## The problem
Say how many lines below hold the word "their"; give the number by itself.

[[ Exercise material, beginning ]]

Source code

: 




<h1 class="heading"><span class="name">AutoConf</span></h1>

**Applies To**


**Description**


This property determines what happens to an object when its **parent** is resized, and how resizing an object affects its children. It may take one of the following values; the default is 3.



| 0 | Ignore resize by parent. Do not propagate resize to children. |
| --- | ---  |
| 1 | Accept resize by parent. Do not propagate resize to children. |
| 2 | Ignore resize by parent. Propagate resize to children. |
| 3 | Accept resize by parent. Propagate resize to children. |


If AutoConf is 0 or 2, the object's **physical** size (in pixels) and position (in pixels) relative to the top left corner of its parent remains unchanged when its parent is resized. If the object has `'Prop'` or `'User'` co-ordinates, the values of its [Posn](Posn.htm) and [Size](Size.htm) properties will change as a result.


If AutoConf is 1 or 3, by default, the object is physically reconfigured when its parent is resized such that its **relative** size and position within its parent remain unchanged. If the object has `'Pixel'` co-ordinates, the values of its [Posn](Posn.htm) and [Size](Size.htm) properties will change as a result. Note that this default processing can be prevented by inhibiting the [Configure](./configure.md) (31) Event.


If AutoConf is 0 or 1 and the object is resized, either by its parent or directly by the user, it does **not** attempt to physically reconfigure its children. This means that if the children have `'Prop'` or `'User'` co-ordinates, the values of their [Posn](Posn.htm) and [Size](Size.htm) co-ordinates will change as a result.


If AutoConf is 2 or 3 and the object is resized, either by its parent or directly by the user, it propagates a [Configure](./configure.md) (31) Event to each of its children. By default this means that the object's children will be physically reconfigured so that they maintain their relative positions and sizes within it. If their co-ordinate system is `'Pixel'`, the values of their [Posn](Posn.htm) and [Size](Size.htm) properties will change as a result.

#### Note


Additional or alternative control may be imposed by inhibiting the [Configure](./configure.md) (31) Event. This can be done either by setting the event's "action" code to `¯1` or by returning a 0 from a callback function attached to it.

[[ Exercise material, end ]]

## Response box
2